The U.S. Census projected that by 2050 the population of Puerto Rico will decrease to 2.3 millions. The same amount when “commonwealth” and the Constitution were adopted in 1952. The number of American citizens leaving the Island for 2015 is 120,000. The tax base and government revenues is shrinking fast. Jet Blue has increased their flights from the Island to Florida, Georgia, North Carolina, Virginia, Pennsylvania, Ohio and New Jersey.

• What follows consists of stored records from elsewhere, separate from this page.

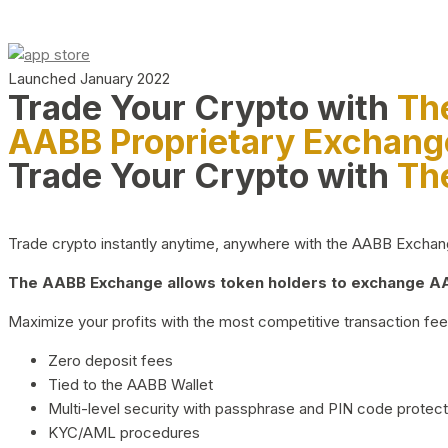
Launched January 2022
Trade Your Crypto with
Th
AABB Proprietary Exchang
Trade Your Crypto with
Th
Trade crypto instantly anytime, anywhere with the AABB Exchange,
The AABB Exchange allows token holders to exchange AAB
Maximize your profits with the most competitive transaction fees
Zero deposit fees
Tied to the AABB Wallet
Multi-level security with passphrase and PIN code protect
KYC/AML procedures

All “battle ground states!” Therefore if Washington does not react PuertoRicans will give a bankrupt and nearly empty archipelago to the United States.
The Gallup Organization made two polls in Puerto Rico in 1990 and 1991 and asked the American citizens living in the territory, what would they do if the Island was granted Independence or Free Association (Associated Republic). Ninety two per cent said that they would move to the United States. This is not surprising. Polls made by Frank Luntz for the campaign for Governor of Dr. Pedro J. Rosselló revealed that 97% treasured their American citizenship the most. So, those states that PuertoRicans love the most should be prepared for the tidal wave of population from the territory to a neighborhood near you.
The United States owes the People of Puerto Rico reparations for all its colonial abuses and for extending it’s regime of apartheid and segregation for 117 years. Giving us billions in welfare and subsidies programs is not a substitute for our right to be equal. We have paid a very high price of 117 years of colonial rule. There is an admission bill introduced by Resident Commissioner Pedro J. Pierluisi to sponsor Federal plebiscite asking for a vote on statehood yes or no. That’s the democratic path to follow to resolve this American Paradox! Latin America, the Caribbean and the World are watching how the United States treats this issue affecting the lives of 3.6 millions American citizens of Hispanic origin. It will reveal if the United States has changed its policies of force and imperialism and has truly become a beacon of democracy, liberty and equality. Passivity is not an option
The reparation is to grant political equality and end the racist, segregated and apartheid colonial territory to American citizens that pays more Federal taxes than 6 states of the Union; to the thousands of American citizens who gave the ultimate sacrifice defending democracy and freedom and to the 275,000 who have served and are serving with honor and distinction in the U.S. Armed Forces. The time to act is now. History will judge the decision makers. Equality is the soul of liberty. Denying it is a human right violation!
Excellent article, but I would like to point out two things: the governor did not present- nor has presented in the past two years- a plan to deal with the fiscal crisis. The governor, once again, talked about setting up a committee, made up of the same people who are dealing with the fiscal crisis, to present a plan in several weeks. Also, there is no such thing as “the Puerto Rican Democratic congressional delegation”. Representatives Serrano, Gutierrez and Congresswoman Velazquez are not Representatives of Puerto Rico since we do not have congressmen or representatives. They are Puerto Ricans that represent their districts, in this case, Illinois and NY.